Room for Everything They'd Become
A website for HH & Co. · 2025
HH&CO hadn't outgrown its website because anything was broken. It had outgrown it the good way — by growing. The practice kept adding and refining until it was doing a lot of connected-but-distinct things at once: therapy, consulting, executive coaching, applied learning, and a brand-new care management service getting ready to launch.
All of it mattered. All of it was related. But on the old site, it was hard to tell where one thing ended and the next began. So the real goal was never "make it look newer." It was to make HH&CO easier to understand — which is a different, harder job.
Holly, Isabel, and Juni were clear from the start about the core issue: HH&CO had several "wings," and the site wasn't making the difference between them feel clear.
Clinical clients needed a simple path to therapy and scheduling. Consulting work needed to be visible instead of buried. The team page needed room for more people without turning into an endless scroll. The new care management service had to be built quietly in the background, ready to switch on. The whole thing needed to move onto the current version of Squarespace, with cleaner structure and better SEO. And — this part came through loud and clear — a lot less grey.
So a "website refresh" quickly turned into something more like organizing a full, thoughtful house. The rooms were all there already. They just needed better doors, clearer labels, and a layout that helped people know where to go.

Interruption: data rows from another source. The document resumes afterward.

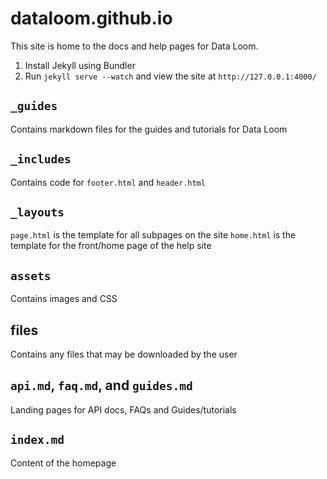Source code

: # dataloom.github.io

This site is home to the docs and help pages for Data Loom.

1. Install Jekyll using Bundler
2. Run `jekyll serve --watch` and view the site at `http://127.0.0.1:4000/`

## `_guides`

Contains markdown files for the guides and tutorials for Data Loom

## `_includes`

Contains code for `footer.html` and `header.html`

## `_layouts`

`page.html` is the template for all subpages on the site
`home.html` is the template for the front/home page of the help site

## `assets`

Contains images and CSS

## files

Contains any files that may be downloaded by the user

## `api.md`, `faq.md`, and `guides.md`

Landing pages for API docs, FAQs and Guides/tutorials

## `index.md`

Content of the homepage
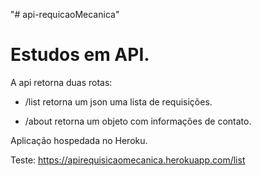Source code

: "# api-requicaoMecanica" 

# Estudos em API.

A api retorna duas rotas:
 - /list retorna um json uma lista de requisições.
 
 - /about retorna um objeto com informações de contato.


 Aplicação hospedada no Heroku.

 Teste: https://apirequisicaomecanica.herokuapp.com/list

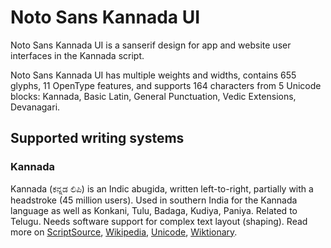 
# Noto Sans Kannada UI

Noto Sans Kannada UI is a sanserif design for app and website user interfaces in the Kannada script. 

Noto Sans Kannada UI has multiple weights and widths, contains 655 glyphs, 11 OpenType features, and supports 164 characters from 5 Unicode blocks: Kannada, Basic Latin, General Punctuation, Vedic Extensions, Devanagari.


## Supported writing systems


### Kannada

Kannada (ಕನ್ನಡ ಲಿಪಿ) is an Indic abugida, written left-to-right, partially with a headstroke (45 million users). Used in southern India for the Kannada language as well as Konkani, Tulu, Badaga, Kudiya, Paniya. Related to Telugu. Needs software support for complex text layout (shaping). Read more on [ScriptSource](https://scriptsource.org/scr/Knda), [Wikipedia](https://en.wikipedia.org/wiki/ISO_15924:Knda), [Unicode](https://www.unicode.org/versions/Unicode13.0.0/ch12.pdf#G38298), [Wiktionary](https://en.wiktionary.org/wiki/Category:Kannada_script).

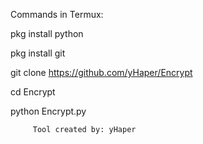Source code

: Commands in Termux:

pkg install python

pkg install git

git clone https://github.com/yHaper/Encrypt

cd Encrypt

python Encrypt.py


         Tool created by: yHaper

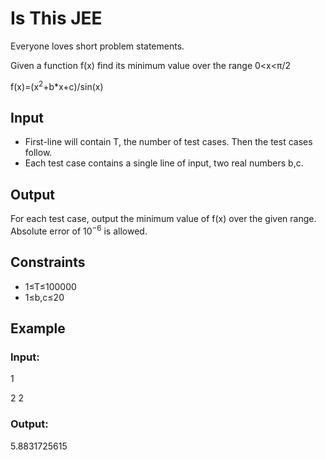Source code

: # Is This JEE

Everyone loves short problem statements.

Given a function f(x) find its minimum value over the range 0<x<π/2

f(x)=(x<sup>2</sup>+b*x+c)/sin(x)

## Input

- First-line will contain T, the number of test cases. Then the test cases follow.
- Each test case contains a single line of input, two real numbers b,c.

## Output

For each test case, output the minimum value of f(x) over the given range. 
Absolute error of 10<sup>−6</sup> is allowed.

## Constraints

- 1≤T≤100000
- 1≤b,c≤20

## Example

### Input:

1

2 2

### Output:

5.8831725615
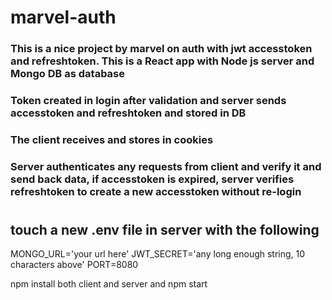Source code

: # marvel-auth

### This is a nice project by marvel on auth with jwt accesstoken and refreshtoken. This is a React app with Node js server and Mongo DB as database

### Token created in login after validation and server sends accesstoken and refreshtoken and stored in DB

### The client receives and stores in cookies

### Server authenticates any requests from client and verify it and send back data, if accesstoken is expired, server verifies refreshtoken to create a new accesstoken without re-login

#

## touch a new .env file in server with the following

MONGO_URL='your url here'
JWT_SECRET='any long enough string, 10 characters above'
PORT=8080

npm install both client and server and npm start
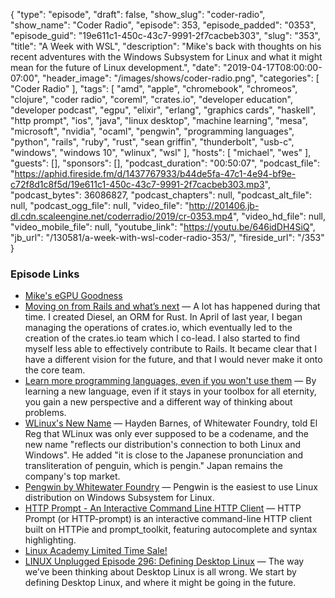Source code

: {
  "type": "episode",
  "draft": false,
  "show_slug": "coder-radio",
  "show_name": "Coder Radio",
  "episode": 353,
  "episode_padded": "0353",
  "episode_guid": "19e611c1-450c-43c7-9991-2f7cacbeb303",
  "slug": "353",
  "title": "A Week with WSL",
  "description": "Mike's back with thoughts on his recent adventures with the Windows Subsystem for Linux and what it might mean for the future of Linux development.",
  "date": "2019-04-17T08:00:00-07:00",
  "header_image": "/images/shows/coder-radio.png",
  "categories": [
    "Coder Radio"
  ],
  "tags": [
    "amd",
    "apple",
    "chromebook",
    "chromeos",
    "clojure",
    "coder radio",
    "coreml",
    "crates.io",
    "developer education",
    "developer podcast",
    "egpu",
    "elixir",
    "erlang",
    "graphics cards",
    "haskell",
    "http prompt",
    "ios",
    "java",
    "linux desktop",
    "machine learning",
    "mesa",
    "microsoft",
    "nvidia",
    "ocaml",
    "pengwin",
    "programming languages",
    "python",
    "rails",
    "ruby",
    "rust",
    "sean griffin",
    "thunderbolt",
    "usb-c",
    "windows",
    "windows 10",
    "wlinux",
    "wsl"
  ],
  "hosts": [
    "michael",
    "wes"
  ],
  "guests": [],
  "sponsors": [],
  "podcast_duration": "00:50:07",
  "podcast_file": "https://aphid.fireside.fm/d/1437767933/b44de5fa-47c1-4e94-bf9e-c72f8d1c8f5d/19e611c1-450c-43c7-9991-2f7cacbeb303.mp3",
  "podcast_bytes": 36086827,
  "podcast_chapters": null,
  "podcast_alt_file": null,
  "podcast_ogg_file": null,
  "video_file": "http://201406.jb-dl.cdn.scaleengine.net/coderradio/2019/cr-0353.mp4",
  "video_hd_file": null,
  "video_mobile_file": null,
  "youtube_link": "https://youtu.be/646idDH4SiQ",
  "jb_url": "/130581/a-week-with-wsl-coder-radio-353/",
  "fireside_url": "/353"
}


### Episode Links

  * [Mike's eGPU Goodness](https://twitter.com/dominucco/status/1117601955419951104 "Mike's eGPU Goodness")
  * [Moving on from Rails and what’s next](https://blog.seantheprogrammer.com/moving-on-from-rails-and-whats-next "Moving on from Rails and what’s next") — A lot has happened during that time. I created Diesel, an ORM for Rust. In April of last year, I began managing the operations of crates.io, which eventually led to the creation of the crates.io team which I co-lead. I also started to find myself less able to effectively contribute to Rails. It became clear that I have a different vision for the future, and that I would never make it onto the core team.
  * [Learn more programming languages, even if you won't use them](https://thorstenball.com/blog/2019/04/09/learn-more-programming-languages/ "Learn more programming languages, even if you won't use them") — By learning a new language, even if it stays in your toolbox for all eternity, you gain a new perspective and a different way of thinking about problems.
  * [WLinux's New Name](https://www.theregister.co.uk/2019/03/15/wlinux_becomes_pengwin/ "WLinux's New Name") — Hayden Barnes, of Whitewater Foundry, told El Reg that WLinux was only ever supposed to be a codename, and the new name "reflects our distribution's connection to both Linux and Windows". He added "it is close to the Japanese pronunciation and transliteration of penguin, which is pengin." Japan remains the company's top market.
  * [Pengwin by Whitewater Foundry](https://www.pengwin.dev/ "Pengwin by Whitewater Foundry") — Pengwin is the easiest to use Linux distribution on Windows Subsystem for Linux.
  * [HTTP Prompt - An Interactive Command Line HTTP Client](https://www.tecmint.com/http-prompt-command-line-http-client/ "HTTP Prompt - An Interactive Command Line HTTP Client") — HTTP Prompt (or HTTP-prompt) is an interactive command-line HTTP client built on HTTPie and prompt_toolkit, featuring autocomplete and syntax highlighting.
  * [Linux Academy Limited Time Sale!](https://linuxacademy.com/join/pricing "Linux Academy Limited Time Sale!")
  * [LINUX Unplugged Episode 296: Defining Desktop Linux](https://linuxunplugged.com/296 "LINUX Unplugged Episode 296: Defining Desktop Linux") — The way we’ve been thinking about Desktop Linux is all wrong. We start by defining Desktop Linux, and where it might be going in the future.


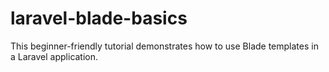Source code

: # laravel-blade-basics
This beginner-friendly tutorial demonstrates how to use Blade templates in a Laravel application.
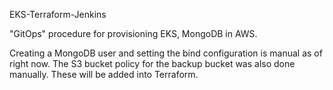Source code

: EKS-Terraform-Jenkins

"GitOps" procedure for provisioning EKS, MongoDB in AWS.

Creating a MongoDB user and setting the bind configuration is manual as of right now. The S3 bucket policy for the backup bucket was also done manually.  These will be added into Terraform.
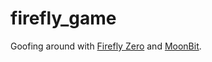 # firefly_game

Goofing around with [Firefly Zero](https://fireflyzero.com/)
and [MoonBit](https://www.moonbitlang.com/).
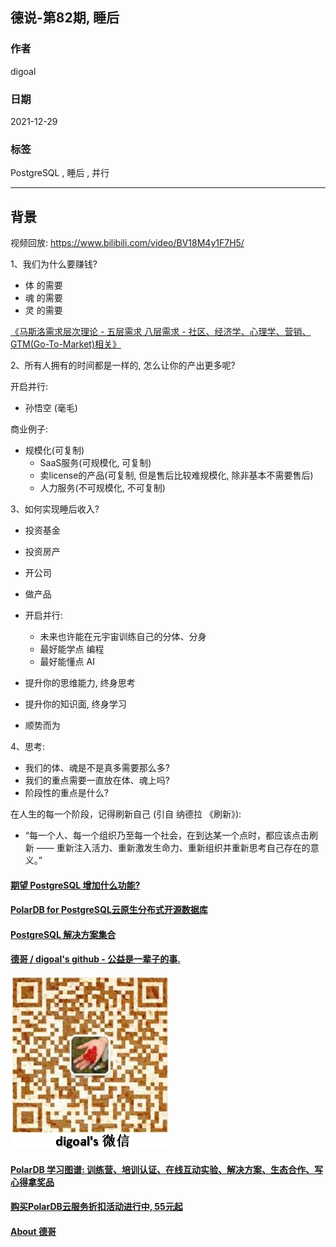 ## 德说-第82期, 睡后 
                          
### 作者                          
digoal                          
                          
### 日期                          
2021-12-29                         
                          
### 标签                       
PostgreSQL , 睡后 , 并行       
                        
----                        
                        
## 背景                        
视频回放: https://www.bilibili.com/video/BV18M4y1F7H5/   
  
  
1、我们为什么要赚钱?   
  
- 体 的需要  
- 魂 的需要  
- 灵 的需要  
  
[《马斯洛需求层次理论 - 五层需求 八层需求 - 社区、经济学、心理学、营销、GTM(Go-To-Market)相关》](../202103/20210310_01.md)    
  
  
2、所有人拥有的时间都是一样的, 怎么让你的产出更多呢?    
  
开启并行:   
- 孙悟空 (毫毛)   
  
商业例子:   
- 规模化(可复制)   
    - SaaS服务(可规模化, 可复制)   
    - 卖license的产品(可复制, 但是售后比较难规模化, 除非基本不需要售后)   
    - 人力服务(不可规模化, 不可复制)   
  
3、如何实现睡后收入? 
  
- 投资基金  
- 投资房产  
- 开公司  
- 做产品  
- 开启并行:   
    - 未来也许能在元宇宙训练自己的分体、分身   
    - 最好能学点 编程   
    - 最好能懂点 AI   
  
- 提升你的思维能力, 终身思考  
- 提升你的知识面, 终身学习  
- 顺势而为  
  
  
4、思考:  
  
- 我们的体、魂是不是真多需要那么多?   
- 我们的重点需要一直放在体、魂上吗?   
- 阶段性的重点是什么?   
  
在人生的每一个阶段，记得刷新自己 (引自 纳德拉 《刷新》):    
- “每一个人、每一个组织乃至每一个社会，在到达某一个点时，都应该点击刷新 —— 重新注入活力、重新激发生命力、重新组织并重新思考自己存在的意义。”   
  
  
  
  
#### [期望 PostgreSQL 增加什么功能?](https://github.com/digoal/blog/issues/76 "269ac3d1c492e938c0191101c7238216")
  
  
#### [PolarDB for PostgreSQL云原生分布式开源数据库](https://github.com/ApsaraDB/PolarDB-for-PostgreSQL "57258f76c37864c6e6d23383d05714ea")
  
  
#### [PostgreSQL 解决方案集合](https://yq.aliyun.com/topic/118 "40cff096e9ed7122c512b35d8561d9c8")
  
  
#### [德哥 / digoal's github - 公益是一辈子的事.](https://github.com/digoal/blog/blob/master/README.md "22709685feb7cab07d30f30387f0a9ae")
  
  
![digoal's wechat](../pic/digoal_weixin.jpg "f7ad92eeba24523fd47a6e1a0e691b59")
  
  
#### [PolarDB 学习图谱: 训练营、培训认证、在线互动实验、解决方案、生态合作、写心得拿奖品](https://www.aliyun.com/database/openpolardb/activity "8642f60e04ed0c814bf9cb9677976bd4")
  
  
#### [购买PolarDB云服务折扣活动进行中, 55元起](https://www.aliyun.com/activity/new/polardb-yunparter?userCode=bsb3t4al "e0495c413bedacabb75ff1e880be465a")
  
  
#### [About 德哥](https://github.com/digoal/blog/blob/master/me/readme.md "a37735981e7704886ffd590565582dd0")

The central challenge was the homepage. It had to introduce HH&CO's three main areas — Modern Therapy, Care Management, and Applied Learning — so each could stand on its own while still feeling like part of one world.
At one point we explored a more interactive, horizontal-scrolling layout for those three. It looked great, but the content had real weight to it, and on smaller screens it started getting cramped and cutting off. So we pulled it back to something simpler and easier to scan, and let the full depth live on each dedicated page where there was room to read. The flashier version would have made the homepage perform a little; the simpler one actually did the job. That trade — clearer over louder — ended up guiding a lot of the project.
There was a lot of movement behind the scenes here, and it never slowed things down. Isabel got the project off the ground, then handed it to Holly and Juni as her time with HH&CO wrapped up. The team gathered photos, refined service language, and kept thinking through what the site needed to be.
That felt fitting, honestly. HH&CO's work is relational and collaborative, so the process became relational and collaborative too — thoughtful notes, working sessions, and the occasional call that started on one topic and happily wandered through ten. My job through all of it was to keep turning that input into structure: cleaner pages, stronger hierarchy, better navigation, and a site that could hold the full shape of the organization without feeling chaotic.
Then came launch — and the part of building a website that scares people off entirely.
Moving a domain from one platform to another, untangling DNS settings, waiting on a transfer that sits at "in progress" for days, chasing a placeholder page that keeps showing after everything's supposedly connected, clearing caches, sorting out an old subscription so nobody double-pays. I've had people tell me they put off having a website for years purely to avoid this headache.
For HH&CO, that whole stretch was mine to manage. When the GoDaddy-to-Squarespace transfer got frustrating, I stepped in and worked the steps with the team and Squarespace support directly. When a GoDaddy placeholder kept showing after the domain was connected, we chased it down until the live site loaded correctly — which, in the end, came down to clearing some cached browser data. It took a couple of weeks of patient back-and-forth, but it got done, and it got done without anyone on their side having to become a DNS expert.
That's the point I care about: the domain stuff is real, and it's annoying, but it's not something a client should have to lose sleep over. It's the part I take off their plate.
HH&CO ended up with a site that finally has room for the organization they'd become. Modern Therapy, Care Management, and Applied Learning each have a clear place to live. The brand still feels bold and human — and a lot less grey — but the structure underneath it is far easier to follow, on a foundation the team can keep building on.
More than that, the finished site just feels like them: layered, collaborative, thoughtful, a little lively. A website for a team whose work doesn't fit neatly into one box — built to give every part of it a clear place to land.